LE PROCÉDÉ N'EST PAS nouveau. A plusieurs reprises déjà, « le Quotidien » a mis en garde ses lecteurs contre les pratiques de certaines sociétés qui proposent l'insertion des coordonnées professionnelles dans des annuaires imprimés ou électroniques en échange de fortes sommes d'argent (voir notre édition du 2 avril 2003).

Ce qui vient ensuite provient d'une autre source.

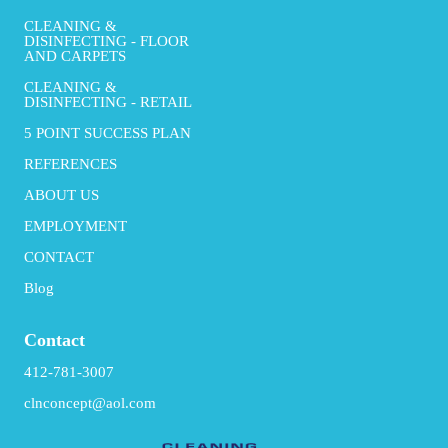
CLEANING &
DISINFECTING - FLOOR
AND CARPETS
CLEANING &
DISINFECTING - RETAIL
5 POINT SUCCESS PLAN
REFERENCES
ABOUT US
EMPLOYMENT
CONTACT
Blog
Contact
412-781-3007
clnconcept@aol.com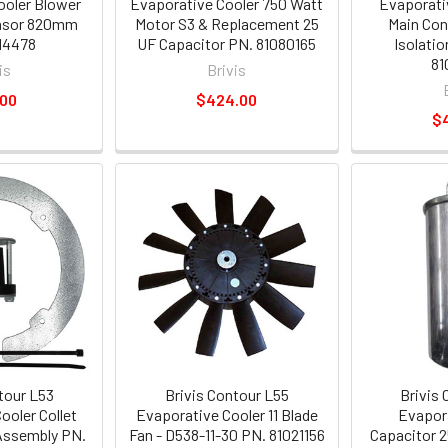
ooler Blower
Evaporative Cooler 750 Watt
Evaporati
nsor 820mm
Motor S3 & Replacement 25
Main Con
14478
UF Capacitor PN. 81080165
Isolati
81
is
Brivis
.00
$424.00
$
tour L53
Brivis Contour L55
Brivis
ooler Collet
Evaporative Cooler 11 Blade
Evapora
 Assembly PN.
Fan - D538-11-30 PN. 81021156
Capacitor 2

Certains praticiens s'inquiètent des courriers de relance récemment reçus. Le Dr Charlotte Meyer n'a pas pris garde le jour où elle a retourné, daté et signé un document ambigu qui s'apparentait à une simple vérification de coordonnées, alors qu'il s'agissait en fait d'un contrat d'insertion dans un annuaire professionnel. Elle n'a jamais payé les 1 010,62 euros que lui a réclamés AnnuairePRO en mars 2003. Après avoir porté plainte auprès du tribunal de grande instance de Colmar, chargé du dossier, elle a cru l'affaire classée. Erreur. « Je viens de recevoir un nouveau courrier me demandant 1 010,62 euros pour la deuxième année d'abonnement », s'étonne la gynécologue. Le Dr Meyer l'ignorait : les contrats d'AnnuairePRO sont automatiquement renouvelables, ils durent deux ans au minimum.

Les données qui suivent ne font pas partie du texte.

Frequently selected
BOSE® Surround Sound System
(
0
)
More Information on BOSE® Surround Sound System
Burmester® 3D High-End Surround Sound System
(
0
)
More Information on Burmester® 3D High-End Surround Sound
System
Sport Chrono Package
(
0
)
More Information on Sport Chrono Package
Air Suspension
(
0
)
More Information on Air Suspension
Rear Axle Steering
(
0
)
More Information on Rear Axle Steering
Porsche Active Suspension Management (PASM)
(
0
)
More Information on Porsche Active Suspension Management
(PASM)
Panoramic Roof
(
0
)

Le TGI de Colmar a reçu plusieurs milliers de plaintes contre AnnuairePRO, venant de médecins, mais aussi d'associations, de chefs d'entreprise, etc. Dans l'attente du résultat de l'instruction pénale, les victimes ont intérêt à surseoir à tout paiement ; elles peuvent porter plainte auprès du tribunal de Colmar, qui reste compétent même si AnnuairePRO a déménagé à Strasbourg. Elles ont également intérêt à résilier leur contrat et à garder copie de cette lettre, conseille une avocate. Cela leur garantit qu'à partir de cette date elles ne doivent plus rien à AnnuairePRO. Car on ne peut présumer de l'irrégularité de cette société : « Si le tribunal juge la société légale, celle-ci sera alors en droit de poursuivre l'ensemble de ses cocontractants en recouvrement de paiement », précise l'avocate.
Nouveaux pigeons.
Malgré la médiatisation de ces affaires, les actions en justice menées et parfois les condamnations prononcées contre elles - en 2001, le tribunal de Sens a annulé le contrat et attribué des dommages et intérêts à un professionnel qui avait porté plainte contre le Tour travel guide -, ces sociétés, basées le plus souvent à l'étranger, poursuivent leurs actions et cherchent de nouveaux pigeons. C'est ainsi que le Dr Olivier Grinda a reçu un premier courrier d'European City Guide (ECG) en avril dernier. « C'était pendant la campagne des élections européennes, raconte ce praticien libéral . J'ai cru que c'était pour créer un annuaire européen des endocrinologues. Le courrier précise en gros caractères que l'actualisation des données n'entraîne aucun frais, je ne me suis pas méfié. » A tort, car le courrier indique aussi, mais en bas et en tout petit, que « le prix est de 857 euros par édition ». Aujourd'hui, le Dr Grinda en est à son troisième courrier de relance assorti de menaces d'huissier.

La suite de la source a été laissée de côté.